Woman in the casket wasn't family's relative
At an open-casket funeral in the Campbell Funeral Chapel in Trenton this month, more than 50 friends and relatives gathered to say goodbye to Sharolyn Jackson. She had lived a troubled life, but the service and nearby burial celebrated the people-loving, 50-year-old mother of five.
At an open-casket funeral in the Campbell Funeral Chapel in Trenton this month, more than 50 friends and relatives gathered to say goodbye to Sharolyn Jackson. She had lived a troubled life, but the service and nearby burial celebrated the people-loving, 50-year-old mother of five.
Except the woman in the casket wasn't her.
She had the same forehead, figure, and hands, and they could have been sisters. But they weren't even related. To this day, no one knows who was lowered into the ground Aug. 3 at Colonial Memorial Park in Hamilton, N.J.
The mistake was uncovered almost two weeks later, when Jackson was spotted at a shopping mall by a person associated with the social-service agency that saw to her needs, her family said. On Aug. 15, she was admitted to Pennsylvania Hospital's psychiatric ward, officials said.
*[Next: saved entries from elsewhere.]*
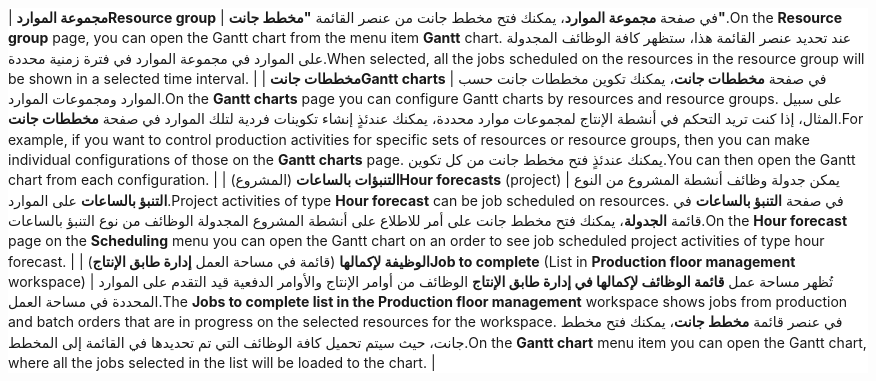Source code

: |                                            <span data-ttu-id="1f8ca-243"><strong>مجموعة الموارد</strong></span><span class="sxs-lookup"><span data-stu-id="1f8ca-243"><strong>Resource group</strong></span></span>                                             |                                                                                                                                                 <span data-ttu-id="1f8ca-244">في صفحة <strong>مجموعة الموارد</strong>، يمكنك فتح مخطط جانت من عنصر القائمة <strong>"مخطط جانت"</strong>.</span><span class="sxs-lookup"><span data-stu-id="1f8ca-244">On the <strong>Resource group</strong> page, you can open the Gantt chart from the menu item <strong>Gantt</strong> chart.</span></span> <span data-ttu-id="1f8ca-245">عند تحديد عنصر القائمة هذا، ستظهر كافة الوظائف المجدولة على الموارد في مجموعة الموارد في فترة زمنية محددة.</span><span class="sxs-lookup"><span data-stu-id="1f8ca-245">When selected, all the jobs scheduled on the resources in the resource group will be shown in a selected time interval.</span></span>                                                                                                                                                 |
|                                             <span data-ttu-id="1f8ca-246"><strong>مخططات جانت</strong></span><span class="sxs-lookup"><span data-stu-id="1f8ca-246"><strong>Gantt charts</strong></span></span>                                              |                                                                                 <span data-ttu-id="1f8ca-247">في صفحة <strong>مخططات جانت</strong>، يمكنك تكوين مخططات جانت حسب الموارد ومجموعات الموارد.</span><span class="sxs-lookup"><span data-stu-id="1f8ca-247">On the <strong>Gantt charts</strong> page you can configure Gantt charts by resources and resource groups.</span></span> <span data-ttu-id="1f8ca-248">على سبيل المثال، إذا كنت تريد التحكم في أنشطة الإنتاج لمجموعات موارد محددة، يمكنك عندئذٍ إنشاء تكوينات فردية لتلك الموارد في صفحة <strong>مخططات جانت</strong>.</span><span class="sxs-lookup"><span data-stu-id="1f8ca-248">For example, if you want to control production activities for specific sets of resources or resource groups, then you can make individual configurations of those on the <strong>Gantt charts</strong> page.</span></span> <span data-ttu-id="1f8ca-249">يمكنك عندئذٍ فتح مخطط جانت من كل تكوين.</span><span class="sxs-lookup"><span data-stu-id="1f8ca-249">You can then open the Gantt chart from each configuration.</span></span>                                                                                 |
|                                       <span data-ttu-id="1f8ca-250"><strong>التنبؤات بالساعات‬</strong> (المشروع)</span><span class="sxs-lookup"><span data-stu-id="1f8ca-250"><strong>Hour forecasts</strong> (project)</span></span>                                        |                                                                                                                              <span data-ttu-id="1f8ca-251">يمكن جدولة وظائف أنشطة المشروع من النوع <strong>التنبؤ بالساعات‬</strong> على الموارد.</span><span class="sxs-lookup"><span data-stu-id="1f8ca-251">Project activities of type <strong>Hour forecast</strong> can be job scheduled on resources.</span></span> <span data-ttu-id="1f8ca-252">في صفحة <strong>التنبؤ بالساعات</strong> في قائمة <strong>الجدولة</strong>، يمكنك فتح مخطط جانت على أمر للاطلاع على أنشطة المشروع المجدولة الوظائف من نوع التنبؤ بالساعات.</span><span class="sxs-lookup"><span data-stu-id="1f8ca-252">On the <strong>Hour forecast</strong> page on the <strong>Scheduling</strong> menu you can open the Gantt chart on an order to see job scheduled project activities of type hour forecast.</span></span>                                                                                                                               |
|           <span data-ttu-id="1f8ca-253"><strong>الوظيفة لإكمالها</strong> (قائمة في مساحة العمل <strong>إدارة طابق الإنتاج‬</strong>)</span><span class="sxs-lookup"><span data-stu-id="1f8ca-253"><strong>Job to complete</strong> (List in <strong>Production floor management</strong> workspace)</span></span>            |                                                                                               <span data-ttu-id="1f8ca-254">تُظهر مساحة عمل <strong>قائمة الوظائف لإكمالها في إدارة طابق الإنتاج‬</strong> الوظائف من أوامر الإنتاج والأوامر الدفعية قيد التقدم على الموارد المحددة في مساحة العمل.</span><span class="sxs-lookup"><span data-stu-id="1f8ca-254">The <strong>Jobs to complete list in the Production floor management</strong> workspace shows jobs from production and batch orders that are in progress on the selected resources for the workspace.</span></span> <span data-ttu-id="1f8ca-255">في عنصر قائمة <strong>مخطط جانت</strong>، يمكنك فتح مخطط جانت، حيث سيتم تحميل كافة الوظائف التي تم تحديدها في القائمة إلى المخطط.</span><span class="sxs-lookup"><span data-stu-id="1f8ca-255">On the <strong>Gantt chart</strong> menu item you can open the Gantt chart, where all the jobs selected in the list will be loaded to the chart.</span></span>                                                                                               |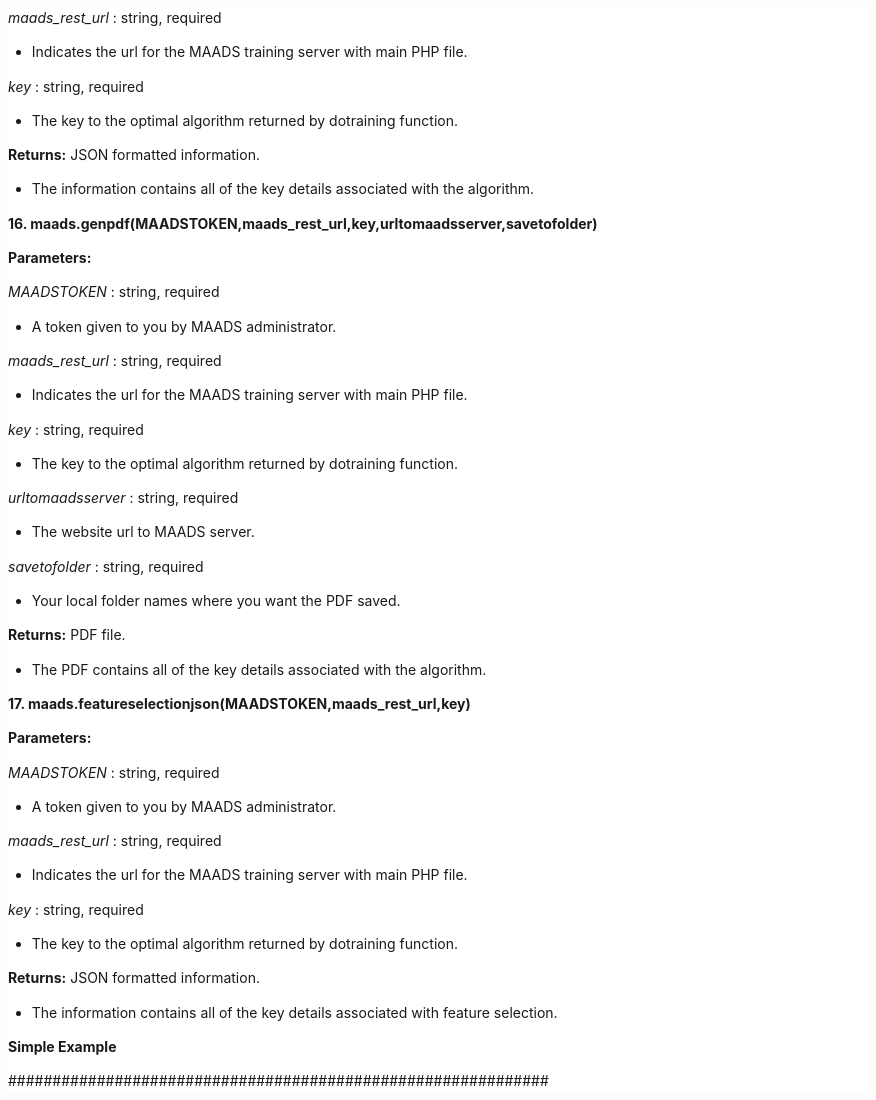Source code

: *maads_rest_url* : string, required
       
- Indicates the url for the MAADS training server with main PHP file.

*key* : string, required

- The key to the optimal algorithm returned by dotraining function.

**Returns:** JSON formatted information.
        
- The information contains all of the key details associated with the algorithm.


**16. maads.genpdf(MAADSTOKEN,maads_rest_url,key,urltomaadsserver,savetofolder)**

**Parameters:**	

*MAADSTOKEN* : string, required

- A token given to you by MAADS administrator.

*maads_rest_url* : string, required
       
- Indicates the url for the MAADS training server with main PHP file.

*key* : string, required

- The key to the optimal algorithm returned by dotraining function.

*urltomaadsserver* : string, required

- The website url to MAADS server.

*savetofolder* : string, required

- Your local folder names where you want the PDF saved.

**Returns:** PDF file.
        
- The PDF contains all of the key details associated with the algorithm.


**17. maads.featureselectionjson(MAADSTOKEN,maads_rest_url,key)**

**Parameters:**	

*MAADSTOKEN* : string, required

- A token given to you by MAADS administrator.

*maads_rest_url* : string, required
       
- Indicates the url for the MAADS training server with main PHP file.

*key* : string, required

- The key to the optimal algorithm returned by dotraining function.

**Returns:** JSON formatted information.
        
- The information contains all of the key details associated with feature selection.

**Simple Example**      

#############################################################
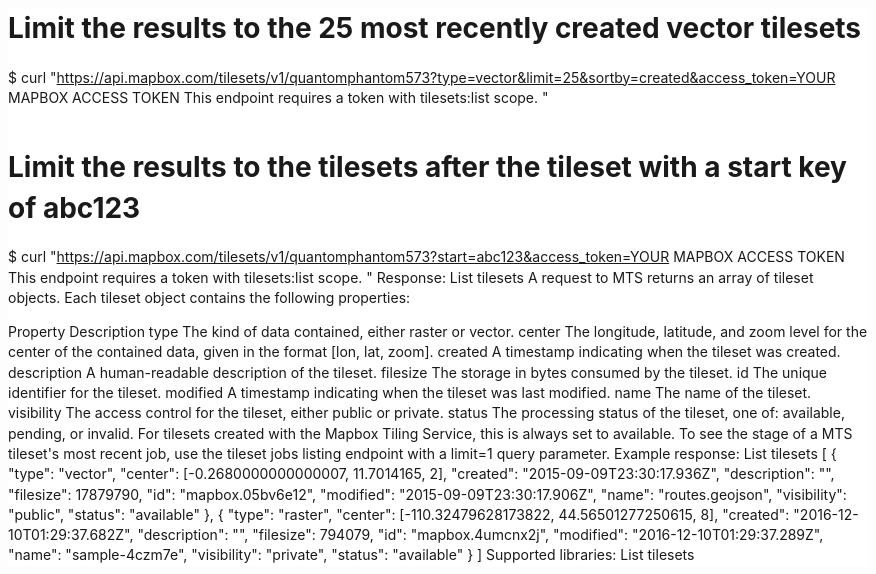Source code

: # Limit the results to the 25 most recently created vector tilesets

$ curl "https://api.mapbox.com/tilesets/v1/quantomphantom573?type=vector&limit=25&sortby=created&access_token=YOUR MAPBOX ACCESS TOKEN
This endpoint requires a token with tilesets:list scope.
"

# Limit the results to the tilesets after the tileset with a start key of abc123

$ curl "https://api.mapbox.com/tilesets/v1/quantomphantom573?start=abc123&access_token=YOUR MAPBOX ACCESS TOKEN
This endpoint requires a token with tilesets:list scope.
"
Response: List tilesets
A request to MTS returns an array of tileset objects. Each tileset object contains the following properties:

Property	Description
type	The kind of data contained, either raster or vector.
center	The longitude, latitude, and zoom level for the center of the contained data, given in the format [lon, lat, zoom].
created	A timestamp indicating when the tileset was created.
description	A human-readable description of the tileset.
filesize	The storage in bytes consumed by the tileset.
id	The unique identifier for the tileset.
modified	A timestamp indicating when the tileset was last modified.
name	The name of the tileset.
visibility	The access control for the tileset, either public or private.
status	The processing status of the tileset, one of: available, pending, or invalid. For tilesets created with the Mapbox Tiling Service, this is always set to available. To see the stage of a MTS tileset's most recent job, use the tileset jobs listing endpoint with a limit=1 query parameter.
Example response: List tilesets
[
  {
    "type": "vector",
    "center": [-0.2680000000000007, 11.7014165, 2],
    "created": "2015-09-09T23:30:17.936Z",
    "description": "",
    "filesize": 17879790,
    "id": "mapbox.05bv6e12",
    "modified": "2015-09-09T23:30:17.906Z",
    "name": "routes.geojson",
    "visibility": "public",
    "status": "available"
  },
  {
    "type": "raster",
    "center": [-110.32479628173822, 44.56501277250615, 8],
    "created": "2016-12-10T01:29:37.682Z",
    "description": "",
    "filesize": 794079,
    "id": "mapbox.4umcnx2j",
    "modified": "2016-12-10T01:29:37.289Z",
    "name": "sample-4czm7e",
    "visibility": "private",
    "status": "available"
  }
]
Supported libraries: List tilesets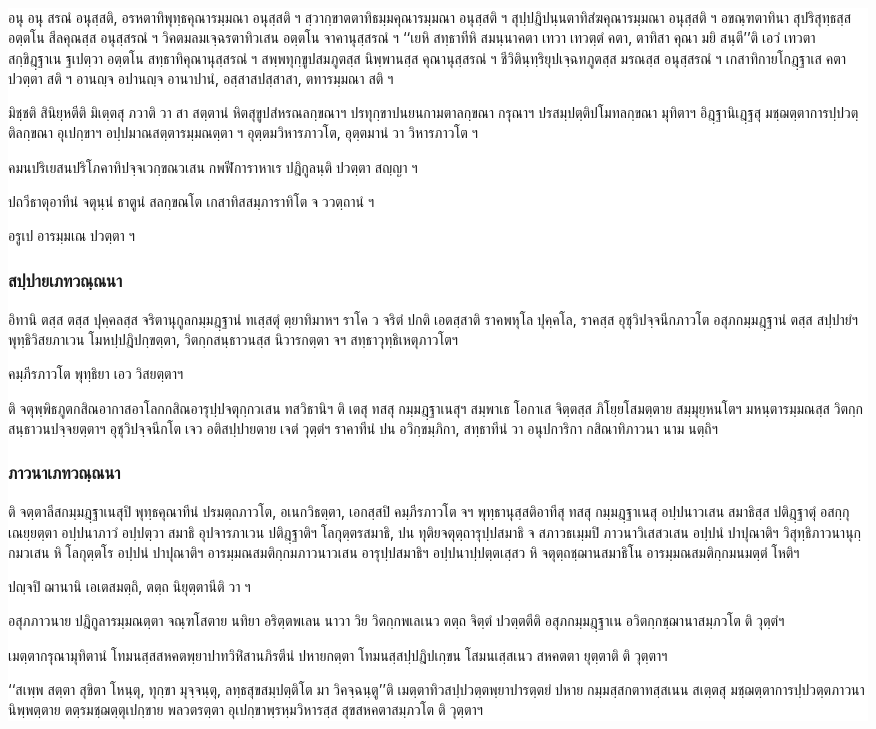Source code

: 
<p> อนุ อนุ สรณํ อนุสฺสติ, อรหตาทิพุทฺธคุณารมฺมณา อนุสฺสติ ฯ สฺวากฺขาตตาทิธมฺมคุณารมฺมณา อนุสฺสติ ฯ สุปฺปฎิปนฺนตาทิสํฆคุณารมฺมณา อนุสฺสติ ฯ อขณฺฑตาทินา สุปริสุทฺธสฺส อตฺตโน สีลคุณสฺส อนุสฺสรณํ ฯ วิคตมลมเจฺฉรตาทิวเสน อตฺตโน จาคานุสฺสรณํ ฯ ‘‘เยหิ สทฺธาทีหิ สมนฺนาคตา เทวา เทวตฺตํ คตา, ตาทิสา คุณา มยิ สนฺตี’’ติ เอวํ เทวตา สกฺขิฎฺฐาเน ฐเปตฺวา อตฺตโน สทฺธาทิคุณานุสฺสรณํ ฯ สพฺพทุกฺขูปสมภูตสฺส นิพฺพานสฺส คุณานุสฺสรณํ ฯ ชีวิตินฺทฺริยุปเจฺฉทภูตสฺส มรณสฺส อนุสฺสรณํ ฯ เกสาทิกายโกฎฺฐาเส คตา ปวตฺตา สติ ฯ อานญฺจ อปานญฺจ อานาปานํ, อสฺสาสปสฺสาสา, ตทารมฺมณา สติ ฯ</p>


<p> มิชฺชติ สินิยฺหตีติ  มิเตฺตสุ ภวาติ วา  สา สตฺตานํ หิตสุขูปสํหรณลกฺขณาฯ ปรทุกฺขาปนยนกามตาลกฺขณา กรุณาฯ ปรสมฺปตฺติปโมทลกฺขณา มุทิตาฯ อิฎฺฐานิเฎฺฐสุ มชฺฌตฺตาการปฺปวตฺติลกฺขณา อุเปกฺขาฯ อปฺปมาณสตฺตารมฺมณตฺตา ฯ อุตฺตมวิหารภาวโต, อุตฺตมานํ วา วิหารภาวโต ฯ</p>


<p> คมนปริเยสนปริโภคาทิปจฺจเวกฺขณวเสน   กพฬีการาหาเร ปฎิกูลนฺติ ปวตฺตา สญฺญา ฯ</p>


<p> ปถวีธาตุอาทีนํ จตุนฺนํ ธาตูนํ สลกฺขณโต เกสาทิสสมฺภาราทิโต จ ววตฺถานํ ฯ</p>


<p> อรูเป อารมฺมเณ ปวตฺตา ฯ</p>

</p>


<h3>สปฺปายเภทวณฺณนา</h3>
<p> อิทานิ ตสฺส ตสฺส ปุคฺคลสฺส จริตานุกูลกมฺมฎฺฐานํ ทเสฺสตุํ ตฺยาทิมาหฯ ราโค ว จริตํ ปกติ เอตสฺสาติ  ราคพหุโล ปุคฺคโล, ราคสฺส อุชุวิปจฺจนีกภาวโต อสุภกมฺมฎฺฐานํ ตสฺส สปฺปายํฯ  พุทฺธิวิสยภาเวน โมหปฺปฎิปกฺขตฺตา, วิตกฺกสนฺธาวนสฺส นิวารกตฺตา จฯ  สทฺธาวุทฺธิเหตุภาวโตฯ</p>


<p>  คมฺภีรภาวโต พุทฺธิยา เอว วิสยตฺตาฯ</p>


<p> ติ จตุพฺพิธภูตกสิณอากาสอาโลกกสิณอารุปฺปจตุกฺกวเสน ทสวิธานิฯ ติ เตสุ ทสสุ กมฺมฎฺฐาเนสุฯ  สมฺพาเธ โอกาเส จิตฺตสฺส ภิโยฺยโสมตฺตาย สมฺมุยฺหนโตฯ  มหนฺตารมฺมณสฺส วิตกฺกสนฺธาวนปจฺจยตฺตาฯ อุชุวิปจฺจนีกโต เจว อติสปฺปายตาย  เจตํ วุตฺตํฯ ราคาทีนํ ปน อวิกฺขมฺภิกา, สทฺธาทีนํ วา อนุปการิกา กสิณาทิภาวนา นาม นตฺถิฯ</p>

</p>


<h3>ภาวนาเภทวณฺณนา</h3>
<p> ติ  จตฺตาลีสกมฺมฎฺฐาเนสุปิ  พุทฺธคุณาทีนํ ปรมตฺถภาวโต, อเนกวิธตฺตา, เอกสฺสปิ คมฺภีรภาวโต จฯ พุทฺธานุสฺสติอาทีสุ ทสสุ กมฺมฎฺฐาเนสุ อปฺปนาวเสน สมาธิสฺส ปติฎฺฐาตุํ อสกฺกุเณยฺยตฺตา อปฺปนาภาวํ อปฺปตฺวา สมาธิ อุปจารภาเวน ปติฎฺฐาติฯ โลกุตฺตรสมาธิ, ปน ทุติยจตุตฺถารุปฺปสมาธิ จ สภาวธเมฺมปิ ภาวนาวิเสสวเสน อปฺปนํ ปาปุณาติฯ วิสุทฺธิภาวนานุกฺกมวเสน หิ โลกุตฺตโร อปฺปนํ ปาปุณาติฯ อารมฺมณสมติกฺกมภาวนาวเสน อารุปฺปสมาธิฯ อปฺปนาปฺปตฺตเสฺสว หิ จตุตฺถชฺฌานสมาธิโน อารมฺมณสมติกฺกมนมตฺตํ โหติฯ</p>


<p> ปญฺจปิ ฌานานิ เอเตสมตฺถิ, ตตฺถ นิยุตฺตานีติ วา ฯ</p>


<p> อสุภภาวนาย ปฎิกูลารมฺมณตฺตา จณฺฑโสตาย นทิยา อริตฺตพเลน นาวา วิย วิตกฺกพเลเนว ตตฺถ จิตฺตํ ปวตฺตตีติ อสุภกมฺมฎฺฐาเน อวิตกฺกชฺฌานาสมฺภวโต ติ วุตฺตํฯ</p>


<p> เมตฺตากรุณามุทิตานํ โทมนสฺสสหคตพฺยาปาทวิหิํสานภิรตีนํ ปหายกตฺตา โทมนสฺสปฺปฎิปเกฺขน โสมนเสฺสเนว สหคตตา ยุตฺตาติ ติ วุตฺตาฯ</p>


<p> ‘‘สเพฺพ  สตฺตา สุขิตา โหนฺตุ, ทุกฺขา มุจฺจนฺตุ, ลทฺธสุขสมฺปตฺติโต มา วิคจฺฉนฺตู’’ติ เมตฺตาทิวสปฺปวตฺตพฺยาปารตฺตยํ ปหาย กมฺมสฺสกตาทสฺสเนน สเตฺตสุ มชฺฌตฺตาการปฺปวตฺตภาวนานิพฺพตฺตาย ตตฺรมชฺฌตฺตุเปกฺขาย พลวตรตฺตา อุเปกฺขาพฺรหฺมวิหารสฺส สุขสหคตาสมฺภวโต ติ วุตฺตาฯ</p>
And finally, on Aug. 19, the Philadelphia Medical Examiner's Office contacted Jackson's family, the woman's mother, Carrie Mae Minnie, said.
The happy news was also a shock.
"I was OK. I was settling down and beginning to accept the idea that she was dead," Minnie said.
"It's mind-boggling, really."
How the whole thing came about begins 15 to 20 years earlier, when Jackson became addicted to drugs and slowly grew apart from her family, who largely live in Trenton. Jackson eventually crossed the river and stayed in Philadelphia, sometimes living on the street.
Then, on July 19, paramedics found an unidentified woman who fit Jackson's description in West Philadelphia, at 59th Street and Locust Avenue, and took her to Mercy Fitzgerald Hospital. The woman died the next day before she could tell anyone her name, and her body was taken to the coroner's office for identification.
By then, Jackson, who had just rented an apartment in West Philadelphia, had been reported missing by Horizon House, the social-service agency charged with her care.
Before long, the coroner concluded that the 5-foot-9, 300-pound body it had was Jackson's and contacted Horizon and her family.
After receiving an e-mail with a color photograph of the deceased woman's face, a Horizon social worker said it was Jackson, according to coroner's spokesman Jim Garrow.
Horizon House declined to comment.
Meanwhile, the Medical Examiner's Office had difficulty contacting Jackson's family. Finally, on July 29, her son Travis was handed the same photograph Horizon had received. The 30-year-old Trenton man also confirmed the image was that of his mother.
"Our policy is that a visual identification by a family member is the gold standard," Garrow said. "We deem that enough to release the body."
The son may not have seen the body proper, Garrow said, because the corpse could have been affected by lengthy storage in the freezer before his arrival.
Travis declined to comment Friday evening.
But the family had their answer: Jackson was dead.
News of her death appeared in the Trentonian and the Times of Trenton. A funeral was planned and held.
Minnie, who remembers last talking to her daughter July 1, accepted the woman's death as the by-product of her drug abuse and unmoored life, although recently she had begun to settle down.
When Jackson was using drugs, she would call at most twice a year, Minnie said.
But after she started getting her life together, her daughter would call every day.
On July 1, Jackson called her mother to say she could no longer afford her phone plan.
So when Minnie had not heard from her daughter in weeks, she was not alarmed.
When the call came saying her daughter was alive and under psychiatric care at Pennsylvania Hospital, the family was again overwhelmed.
"I'm happy that she's alive, but you have no idea what we've been through," Minnie said. "It's an emotional up-and-down."
Philadelphia and Mercer County officials are now working together to exhume the body and figure out who the corpse is.
And officials in Philadelphia are trying to make amends.
Lt. John Walker of Southwest Detectives said he had apologized to the Jackson family, who were very thankful. The Medical Examiner's Office is reimbursing the family for the funeral.
Walker said more stringent identification procedures could have prevented the drama.
"There were some other checks that we could have made here to prevent this from occurring," such as checking the found woman's fingerprints against the ones they had on file for Jackson, Walker said.
The Medical Examiner's Office, on the other hand, denied any wrongdoing. A family member identified Jackson, and that was sufficient.
"This is probably just a worst-case scenario," said Garrow, the Health Department spokesman. "From our perspective, we followed all our policies and protocols. This is how we do it every day."
Though many bodies are identified in person by family members, Garrow said, it is often cheaper and easier to present a photograph to them rather than have them go to the morgue.
Garrow and Walker said this was the first time they had heard of such a misidentification.
For Minnie, the matter is still not settled.
"We're concerned about the other person," she said, referring to the woman they buried. "I wouldn't want that to happen to my daughter."